● DIRECTIONS
From the Class Ruling excerpt below, list every line of the address for requests and enquiries about reproduction and rights, in order.

5. The class of persons defined in this Ruling may rely on its contents provided the arrangement described below at paragraphs 10 to 31 is carried out in accordance with the details of the arrangement provided in this Ruling.
6. If the arrangement described in this Ruling is materially different from the arrangement that is actually carried out:
- (a)
- this Ruling has no binding effect on the Commissioner because the arrangement entered into is not the arrangement on which the Commissioner has ruled, and
- (b)
- this Ruling may be withdrawn or modified.
7. A Class Ruling may only be reproduced in its entirety. Extracts may not be reproduced. Because each Class Ruling is subject to copyright, except for any use permitted under the Copyright Act 1968 no Class Ruling may be reproduced by any process without prior written permission from the Commonwealth. Requests and enquiries concerning reproduction and rights should be sent to:
The Manager
Legislative Services, AusInfo
GPO Box 1920
CANBERRA ACT 2601.

● EXTRACTED INFORMATION
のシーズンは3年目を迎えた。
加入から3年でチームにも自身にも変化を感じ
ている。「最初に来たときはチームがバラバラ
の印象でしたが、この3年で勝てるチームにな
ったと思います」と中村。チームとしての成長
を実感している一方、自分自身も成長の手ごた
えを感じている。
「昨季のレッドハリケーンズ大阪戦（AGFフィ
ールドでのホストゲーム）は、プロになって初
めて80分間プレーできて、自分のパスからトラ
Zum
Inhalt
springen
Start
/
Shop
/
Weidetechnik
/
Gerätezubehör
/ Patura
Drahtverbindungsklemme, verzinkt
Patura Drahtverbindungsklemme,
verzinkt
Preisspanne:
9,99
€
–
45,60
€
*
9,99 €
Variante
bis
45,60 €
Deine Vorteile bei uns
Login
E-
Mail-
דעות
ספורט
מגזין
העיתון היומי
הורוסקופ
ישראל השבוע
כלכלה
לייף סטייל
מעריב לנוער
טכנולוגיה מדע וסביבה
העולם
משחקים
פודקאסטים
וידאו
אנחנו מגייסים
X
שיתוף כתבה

--

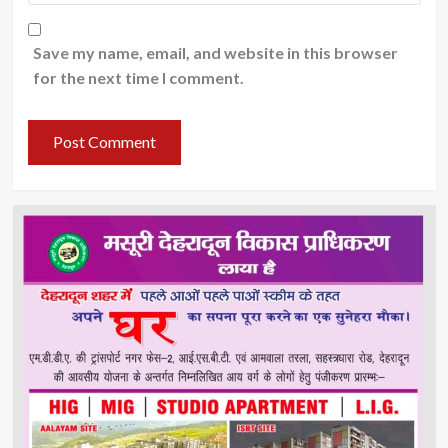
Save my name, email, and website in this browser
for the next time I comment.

...

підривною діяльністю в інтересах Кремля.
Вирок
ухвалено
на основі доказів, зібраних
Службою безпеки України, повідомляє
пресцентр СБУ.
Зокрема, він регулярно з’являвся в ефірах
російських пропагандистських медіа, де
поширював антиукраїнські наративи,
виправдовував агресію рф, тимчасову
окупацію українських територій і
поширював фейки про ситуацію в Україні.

● OUTPUT OF THE TASK
The Manager
Legislative Services, AusInfo
GPO Box 1920
CANBERRA ACT 2601